[Human pose keypoint data]
######

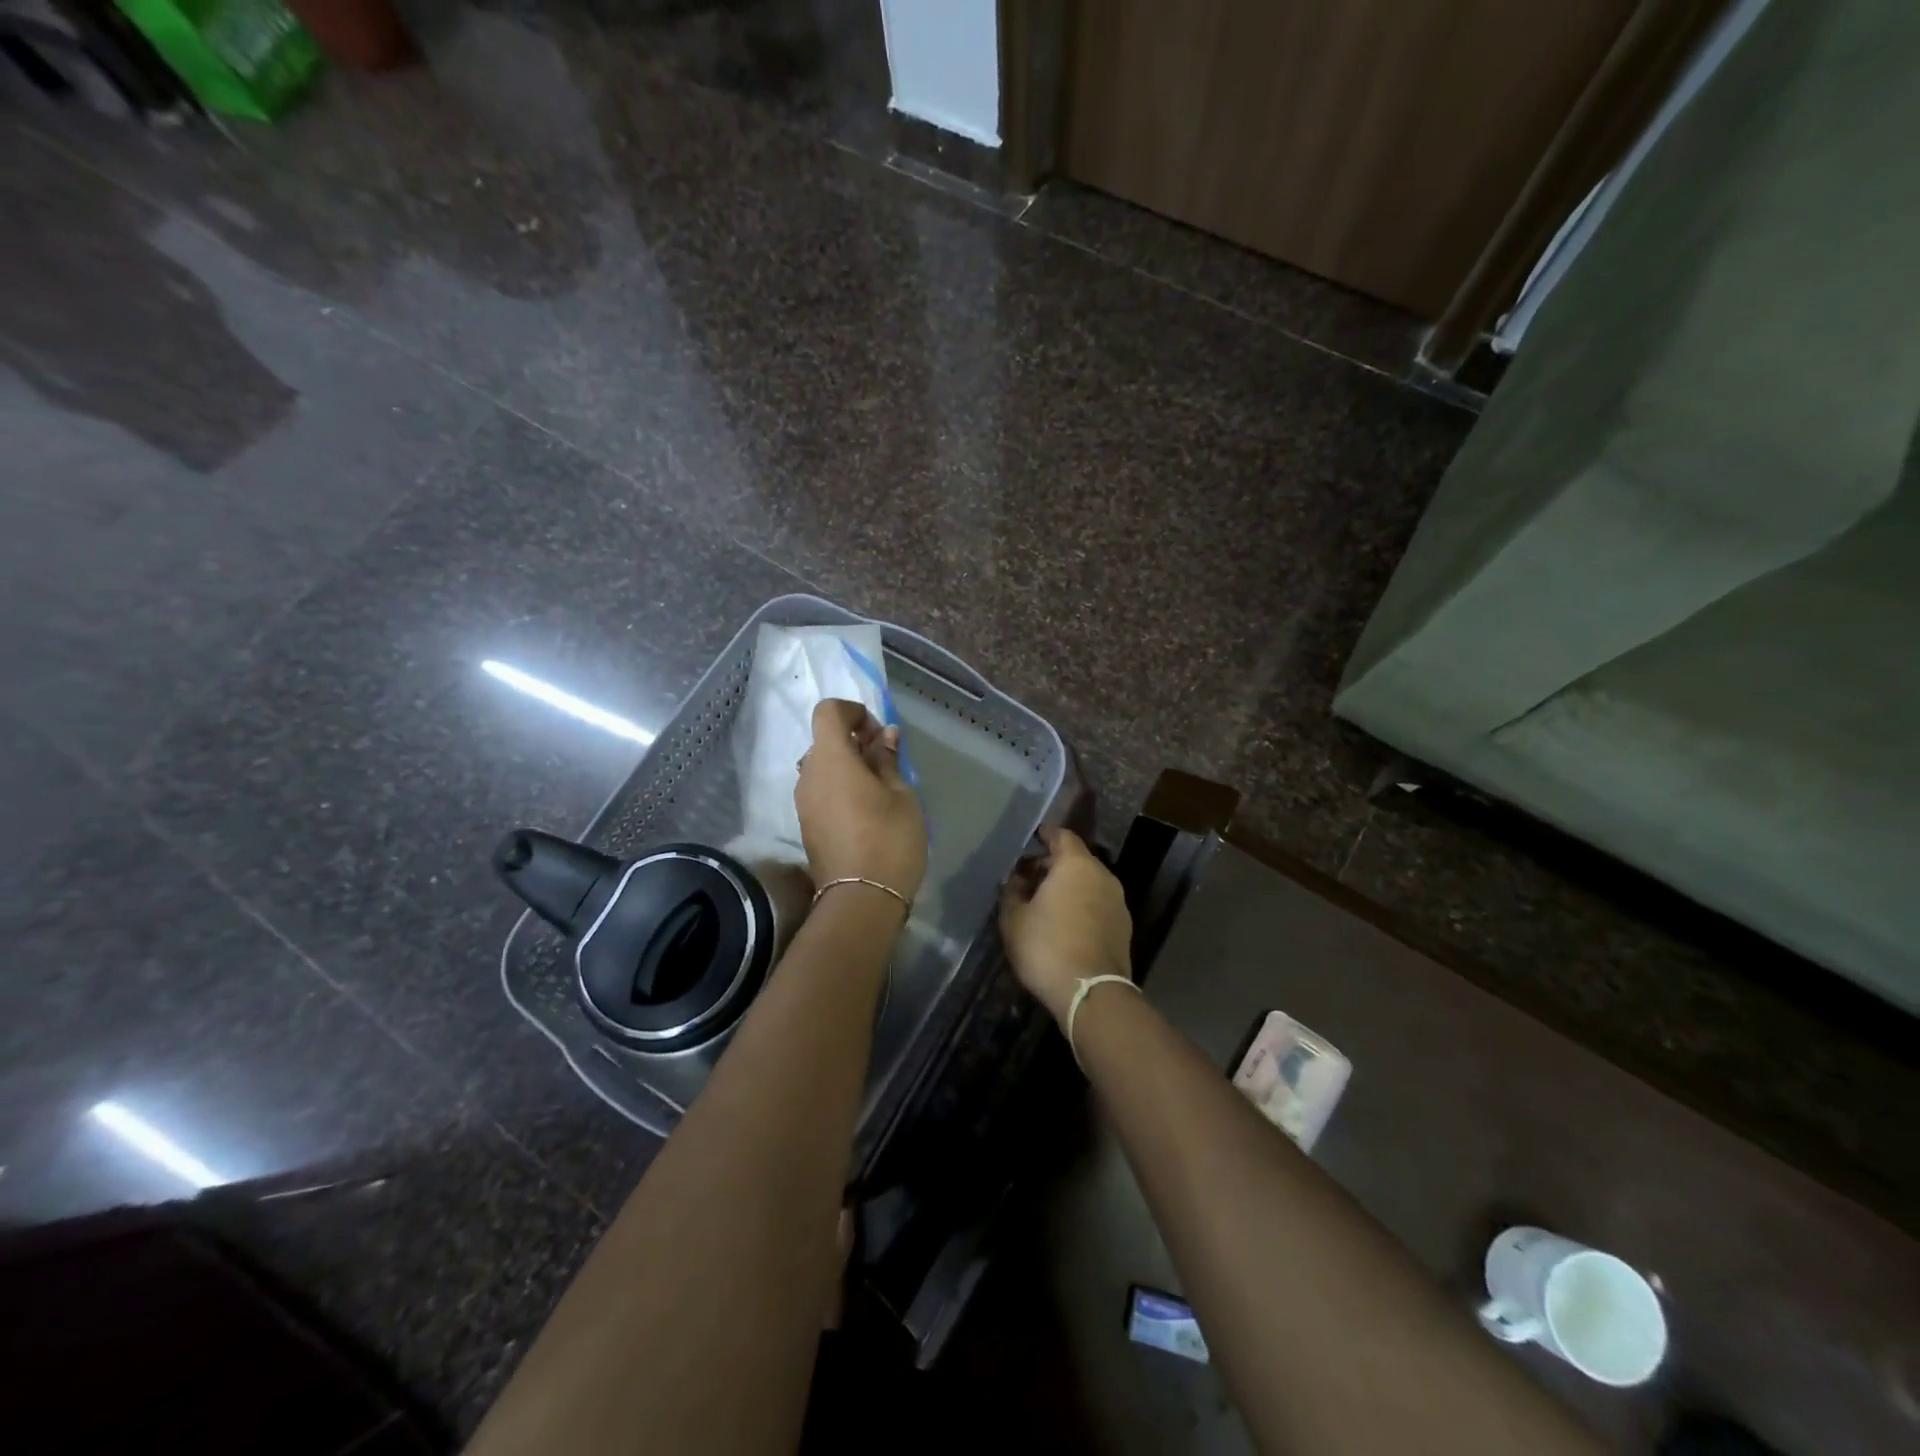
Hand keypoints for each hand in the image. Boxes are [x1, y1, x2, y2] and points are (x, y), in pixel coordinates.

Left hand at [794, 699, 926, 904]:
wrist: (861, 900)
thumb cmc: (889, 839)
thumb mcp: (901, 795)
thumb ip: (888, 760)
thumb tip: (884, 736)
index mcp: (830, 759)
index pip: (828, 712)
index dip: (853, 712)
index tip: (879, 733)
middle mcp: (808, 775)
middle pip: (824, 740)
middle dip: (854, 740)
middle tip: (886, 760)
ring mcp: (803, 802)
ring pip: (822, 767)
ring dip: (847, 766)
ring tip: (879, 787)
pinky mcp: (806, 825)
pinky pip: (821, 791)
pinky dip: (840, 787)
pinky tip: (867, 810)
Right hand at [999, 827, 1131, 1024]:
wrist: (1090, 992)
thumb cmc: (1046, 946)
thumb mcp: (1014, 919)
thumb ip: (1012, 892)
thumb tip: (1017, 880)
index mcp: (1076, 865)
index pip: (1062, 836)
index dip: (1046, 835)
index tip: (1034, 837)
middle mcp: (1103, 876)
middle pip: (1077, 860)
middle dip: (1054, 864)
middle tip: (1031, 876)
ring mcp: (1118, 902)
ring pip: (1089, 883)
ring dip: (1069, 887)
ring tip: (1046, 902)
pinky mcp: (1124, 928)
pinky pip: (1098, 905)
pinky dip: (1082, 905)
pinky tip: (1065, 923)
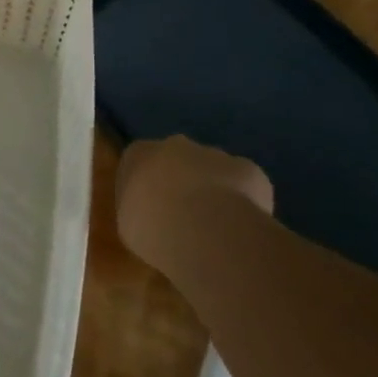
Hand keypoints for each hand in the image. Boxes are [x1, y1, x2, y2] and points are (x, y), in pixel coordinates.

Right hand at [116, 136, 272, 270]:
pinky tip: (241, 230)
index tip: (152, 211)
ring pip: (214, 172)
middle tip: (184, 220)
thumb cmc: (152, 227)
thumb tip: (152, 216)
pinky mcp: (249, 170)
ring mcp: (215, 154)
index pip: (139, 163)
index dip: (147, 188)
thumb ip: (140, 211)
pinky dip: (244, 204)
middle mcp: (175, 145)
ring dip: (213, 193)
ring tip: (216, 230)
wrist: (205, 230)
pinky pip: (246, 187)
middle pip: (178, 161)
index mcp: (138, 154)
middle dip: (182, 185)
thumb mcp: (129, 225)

######

WORK REQUEST.
Using the records above, return verbatim only the part that opens with the line containing "middle mcp: (808, 775)" and closes with the line containing "pinky dip: (244, 204)"; pictures stay out.

TASK OUTPUT.
middle mcp: (808, 775)
middle pip: (824, 740)
middle dip: (854, 740)
middle tip: (886, 760)
ring mcp: (803, 802)
ring pip: (822, 767)
ring dip: (847, 766)
ring tip: (879, 787)
pinky mcp: (806, 825)
pinky pip: (821, 791)
pinky dip: (840, 787)
pinky tip: (867, 810)
Right hand at [999, 827, 1131, 1024]:
wrist: (1090, 992)
thumb cmc: (1046, 946)
thumb mcp: (1014, 919)
thumb ip: (1012, 892)
thumb tip: (1017, 880)
index mcp: (1076, 865)
index pip: (1062, 836)
index dip: (1046, 835)
index tip: (1034, 837)
middle mcp: (1103, 876)
middle pip: (1077, 860)
middle dip: (1054, 864)
middle tip: (1031, 876)
ring mcp: (1118, 902)
ring pip: (1089, 883)
ring dip: (1069, 887)
ring tip: (1046, 902)
pinky mcp: (1124, 928)
pinky pip: (1098, 905)
pinky dip: (1082, 905)
pinky tip: (1065, 923)
Hand keypoints for each hand in the image. Boxes are [x1, y1, x2, y2] and points are (x, y), in pixel coordinates.

Right hand at [116, 136, 272, 270]:
pinky tip: (241, 230)
index tip: (152, 211)
ring pip: (214, 172)
middle tip: (184, 220)
thumb cmc: (152, 227)
thumb tip: (152, 216)
pinky mcp: (249, 170)
ring mcp: (215, 154)
index pip: (139, 163)
index dip: (147, 188)
thumb ip: (140, 211)
pinky dip: (244, 204)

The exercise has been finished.